* _PROBLEM TO SOLVE_
Please, without the pictures, retype exactly the lines from the start of the material through the line that holds "Jaume Collet-Serra et".

*** SUPPLIED MATERIAL

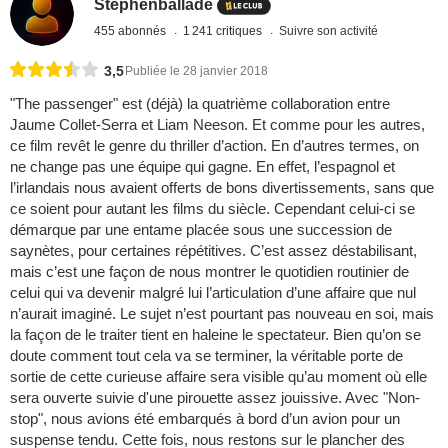
Stephenballade
455 abonnés
1 241 critiques
Suivre son activité
3,5
Publiée le 28 janvier 2018
"The passenger" est (déjà) la quatrième collaboration entre
Jaume Collet-Serra et Liam Neeson. Et comme pour les autres,
ce film revêt le genre du thriller d’action. En d’autres termes, on
ne change pas une équipe qui gagne. En effet, l’espagnol et
l’irlandais nous avaient offerts de bons divertissements, sans que
ce soient pour autant les films du siècle. Cependant celui-ci se
démarque par une entame placée sous une succession de
saynètes, pour certaines répétitives. C’est assez déstabilisant,
mais c’est une façon de nous montrer le quotidien routinier de
celui qui va devenir malgré lui l’articulation d’une affaire que nul
n’aurait imaginé. Le sujet n’est pourtant pas nouveau en soi, mais
la façon de le traiter tient en haleine le spectateur. Bien qu’on se
doute comment tout cela va se terminer, la véritable porte de
sortie de cette curieuse affaire sera visible qu’au moment où elle
sera ouverte suivie d'une pirouette assez jouissive. Avec "Non-
stop", nous avions été embarqués à bord d’un avion pour un
suspense tendu. Cette fois, nous restons sur le plancher des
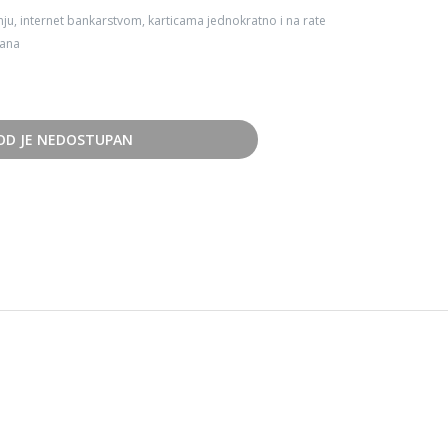
ju, internet bankarstvom, karticama jednokratno i na rate
dana
OD JE NEDOSTUPAN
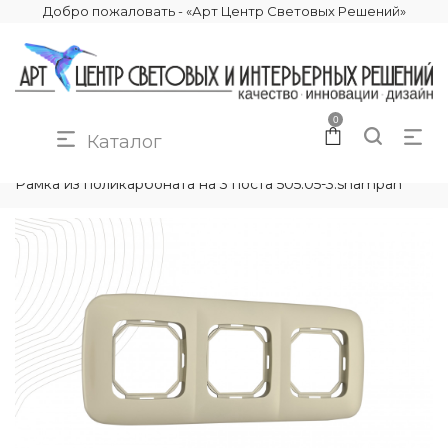
Добро пожаловать - «Арт Центр Световых Решений»
0
Каталог
КАТАЛОГ
ЭЛЕКТРИКА
РАМКИ ЭЛЕКТРОУСТАНОВОЧНЫЕ
Рамка из поликарбоната на 3 поста 505.05-3.shampan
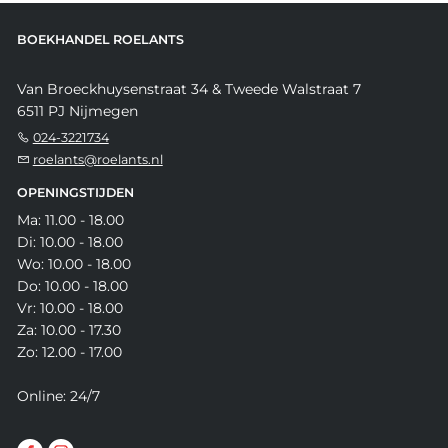
BOEKHANDEL ROELANTS
Van Broeckhuysenstraat 34 & Tweede Walstraat 7
6511 PJ Nijmegen
024-3221734
roelants@roelants.nl
OPENINGSTIJDEN
Ma: 11.00 - 18.00
Di: 10.00 - 18.00
Wo: 10.00 - 18.00
Do: 10.00 - 18.00
Vr: 10.00 - 18.00
Za: 10.00 - 17.30
Zo: 12.00 - 17.00
Online: 24/7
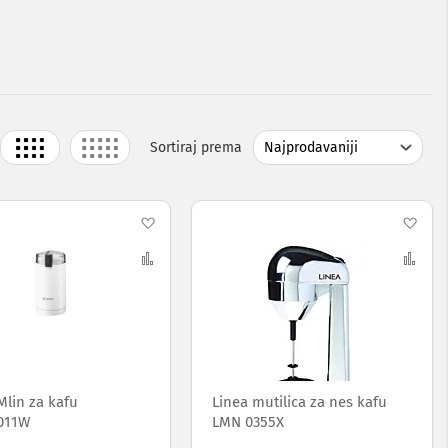
Grid
List
Sortiraj prema
j
Dodaj
Dod
na
Uporedi
na
Upo
listu
list
želja
želj
Mlin za kafu
Linea mutilica za nes kafu
011W
LMN 0355X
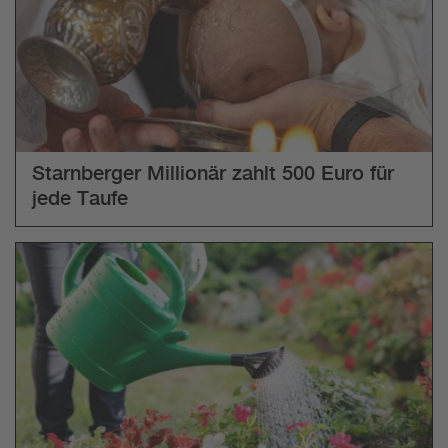
Starnberger Millionär zahlt 500 Euro für
jede Taufe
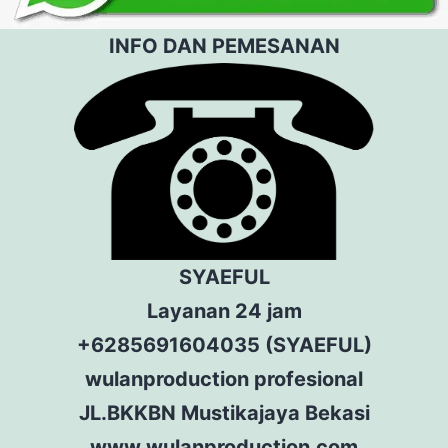
INFO DAN PEMESANAN
SYAEFUL
Layanan 24 jam
+6285691604035 (SYAEFUL)
wulanproduction profesional
JL.BKKBN Mustikajaya Bekasi
www.wulanproduction.com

******

* _OUTPUT_
Stephenballade
455 abonnés
1 241 critiques
Suivre son activité
3,5
Publiée le 28 janvier 2018
"The passenger" est (déjà) la quatrième collaboration entre
Jaume Collet-Serra et Liam Neeson. Et comme pour les autres,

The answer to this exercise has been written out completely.